Aline chamou atenção para o PL 170 de 2019 na Assembleia Legislativa, de autoria do deputado Fábio Osterman (Novo), que traz a educação domiciliar para o RS, uma matéria, que de acordo com ela, não é da alçada estadual, mas de cunho federal. "Descobrimos que o projeto que a princípio tinha sido rejeitado, com relatoria de Juliana Brizola, há duas semanas atrás, quando deputado Turra pegou a relatoria e colocou em votação, foi aprovado na Comissão de Constituição e Justiça da Assembleia legislativa. Um projeto flagrantemente inconstitucional foi aprovado no RS. Agora ele vai para Comissão de Educação. Temos o fortalecimento da ideia da educação domiciliar no estado, temos que atentar, temos que trabalhar nessa pauta. O Conselho Estadual de Educação regulamenta, por conta da pandemia, o ensino domiciliar. Precisamos ficar muito atentos para não munir e não fortalecer a elitização da educação.”

Para Aline é preciso fortalecer a educação pública.

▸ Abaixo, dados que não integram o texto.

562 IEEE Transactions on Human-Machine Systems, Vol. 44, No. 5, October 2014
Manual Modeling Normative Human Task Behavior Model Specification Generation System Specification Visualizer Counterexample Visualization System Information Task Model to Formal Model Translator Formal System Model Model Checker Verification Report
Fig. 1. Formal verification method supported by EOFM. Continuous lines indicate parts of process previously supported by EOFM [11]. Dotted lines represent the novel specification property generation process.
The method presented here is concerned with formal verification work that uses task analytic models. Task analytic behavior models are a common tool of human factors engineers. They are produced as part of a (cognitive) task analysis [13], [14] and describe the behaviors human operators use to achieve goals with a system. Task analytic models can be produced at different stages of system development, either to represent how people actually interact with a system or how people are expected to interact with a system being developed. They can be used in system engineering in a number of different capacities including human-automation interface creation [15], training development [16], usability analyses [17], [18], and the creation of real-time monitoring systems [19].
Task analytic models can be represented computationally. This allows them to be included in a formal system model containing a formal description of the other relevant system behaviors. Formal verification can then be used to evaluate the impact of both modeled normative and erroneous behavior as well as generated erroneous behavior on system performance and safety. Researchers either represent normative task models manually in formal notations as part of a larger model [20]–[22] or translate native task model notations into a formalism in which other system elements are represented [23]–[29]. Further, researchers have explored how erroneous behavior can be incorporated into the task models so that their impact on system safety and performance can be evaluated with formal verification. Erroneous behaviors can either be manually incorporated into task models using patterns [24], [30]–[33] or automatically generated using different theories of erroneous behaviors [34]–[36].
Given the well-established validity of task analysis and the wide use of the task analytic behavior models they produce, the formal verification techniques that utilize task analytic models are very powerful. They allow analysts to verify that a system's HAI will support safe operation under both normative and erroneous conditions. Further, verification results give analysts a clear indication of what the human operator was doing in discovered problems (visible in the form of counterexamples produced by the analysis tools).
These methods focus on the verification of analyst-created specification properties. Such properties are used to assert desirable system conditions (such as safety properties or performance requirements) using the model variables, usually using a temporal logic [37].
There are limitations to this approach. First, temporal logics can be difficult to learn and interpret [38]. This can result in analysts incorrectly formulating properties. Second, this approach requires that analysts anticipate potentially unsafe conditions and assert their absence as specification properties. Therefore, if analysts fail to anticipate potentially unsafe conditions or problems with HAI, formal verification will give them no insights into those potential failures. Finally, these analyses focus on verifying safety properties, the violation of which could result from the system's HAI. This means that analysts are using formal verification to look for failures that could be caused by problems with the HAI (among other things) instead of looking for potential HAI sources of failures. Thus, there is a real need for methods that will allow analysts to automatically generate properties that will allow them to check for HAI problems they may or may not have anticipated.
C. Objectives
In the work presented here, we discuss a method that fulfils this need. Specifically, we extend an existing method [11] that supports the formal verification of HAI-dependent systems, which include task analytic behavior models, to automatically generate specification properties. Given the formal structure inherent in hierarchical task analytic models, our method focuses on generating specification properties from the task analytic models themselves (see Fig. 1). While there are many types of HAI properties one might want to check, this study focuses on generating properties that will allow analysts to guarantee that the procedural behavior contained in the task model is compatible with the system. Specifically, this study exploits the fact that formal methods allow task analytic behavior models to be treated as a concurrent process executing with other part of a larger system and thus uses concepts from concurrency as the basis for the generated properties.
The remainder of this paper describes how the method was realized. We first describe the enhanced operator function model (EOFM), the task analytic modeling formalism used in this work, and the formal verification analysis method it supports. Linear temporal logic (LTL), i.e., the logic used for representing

Ela cita, como uma forma de fortalecimento, o fluxo de alunos da rede privada, que por conta da pandemia e da situação financeira, estão migrando para a rede pública, em especial para a educação básica e fundamental. 

Na avaliação de Cecília é preciso um olhar diferenciado sobre o que está acontecendo ."Defendemos que continue havendo essa interação com os alunos, e somos a favor de, por enquanto, não voltar, seria uma temeridade, uma irresponsabilidade de voltar às aulas. Mesmo a volta dos estágios e aulas práticas é uma temeridade visto que muitos requerem contato, como odonto e fisioterapia.”

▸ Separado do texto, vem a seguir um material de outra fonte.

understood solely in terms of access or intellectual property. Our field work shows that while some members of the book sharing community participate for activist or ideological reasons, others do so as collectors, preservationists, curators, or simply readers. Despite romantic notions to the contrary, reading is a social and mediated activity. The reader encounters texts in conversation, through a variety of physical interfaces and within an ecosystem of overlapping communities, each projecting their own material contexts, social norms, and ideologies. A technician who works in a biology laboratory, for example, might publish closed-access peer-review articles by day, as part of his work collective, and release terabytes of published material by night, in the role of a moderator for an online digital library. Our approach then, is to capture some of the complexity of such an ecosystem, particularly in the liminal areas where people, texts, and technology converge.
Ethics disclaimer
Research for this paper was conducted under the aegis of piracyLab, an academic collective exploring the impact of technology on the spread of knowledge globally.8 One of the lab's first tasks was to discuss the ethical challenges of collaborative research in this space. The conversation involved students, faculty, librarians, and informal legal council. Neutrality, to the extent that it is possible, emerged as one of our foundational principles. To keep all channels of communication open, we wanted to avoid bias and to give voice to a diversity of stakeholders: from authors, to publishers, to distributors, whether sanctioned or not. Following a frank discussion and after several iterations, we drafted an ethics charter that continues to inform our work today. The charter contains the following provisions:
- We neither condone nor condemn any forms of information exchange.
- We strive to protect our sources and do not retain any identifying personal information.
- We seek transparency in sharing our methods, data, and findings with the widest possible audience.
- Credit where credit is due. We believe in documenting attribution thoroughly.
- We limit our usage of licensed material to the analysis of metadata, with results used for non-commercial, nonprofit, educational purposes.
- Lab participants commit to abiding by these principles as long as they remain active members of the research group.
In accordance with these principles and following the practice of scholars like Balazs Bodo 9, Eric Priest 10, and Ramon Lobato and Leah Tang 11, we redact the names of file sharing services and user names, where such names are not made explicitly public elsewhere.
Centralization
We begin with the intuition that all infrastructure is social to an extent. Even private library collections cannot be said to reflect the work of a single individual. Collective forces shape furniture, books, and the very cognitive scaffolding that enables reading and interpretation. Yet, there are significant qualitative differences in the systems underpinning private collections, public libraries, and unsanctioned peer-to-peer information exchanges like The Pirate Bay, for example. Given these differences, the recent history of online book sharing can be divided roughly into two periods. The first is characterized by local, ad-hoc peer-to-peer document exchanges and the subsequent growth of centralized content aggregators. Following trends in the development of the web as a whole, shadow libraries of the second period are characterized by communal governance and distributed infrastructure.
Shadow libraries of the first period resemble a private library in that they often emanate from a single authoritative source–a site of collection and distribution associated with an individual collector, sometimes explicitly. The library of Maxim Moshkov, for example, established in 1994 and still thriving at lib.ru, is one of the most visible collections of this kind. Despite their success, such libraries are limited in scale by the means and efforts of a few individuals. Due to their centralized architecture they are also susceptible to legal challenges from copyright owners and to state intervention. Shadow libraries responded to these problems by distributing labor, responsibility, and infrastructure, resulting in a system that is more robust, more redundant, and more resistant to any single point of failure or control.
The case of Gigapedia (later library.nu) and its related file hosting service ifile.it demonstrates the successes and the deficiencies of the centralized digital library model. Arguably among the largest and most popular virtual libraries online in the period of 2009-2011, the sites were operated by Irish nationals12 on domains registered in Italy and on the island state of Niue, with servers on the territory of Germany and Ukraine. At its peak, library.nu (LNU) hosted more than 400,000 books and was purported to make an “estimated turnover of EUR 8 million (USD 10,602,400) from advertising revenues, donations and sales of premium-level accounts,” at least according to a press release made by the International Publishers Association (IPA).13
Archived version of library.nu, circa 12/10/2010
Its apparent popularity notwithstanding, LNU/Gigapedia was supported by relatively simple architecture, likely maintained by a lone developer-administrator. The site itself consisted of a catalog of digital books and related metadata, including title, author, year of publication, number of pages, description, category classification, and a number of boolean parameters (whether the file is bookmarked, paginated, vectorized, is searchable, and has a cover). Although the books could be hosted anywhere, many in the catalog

Cecília ainda aponta a política de destruição das condições da população ter educação. “Nas escolas privadas, de noite, são trabalhadores que estão lá. Não existe uma política para que haja a permanência desses alunos, recursos. É importante que tenhamos um projeto, um programa de condição de manter os alunos na escola”. Contudo, ressalta, os professores são os grandes heróis. “Esse período pode dar uma contribuição ainda maior que é ele próprio ser objeto de aprendizado”.

As debatedoras também falaram das faltas de financiamento para a educação, como a Emenda 95. E destacaram a situação do Fundo de Manutenção e Desenvolvimento da Educação Básica (Fundeb), que ameaça os municípios, e a necessidade de ações e políticas afirmativas.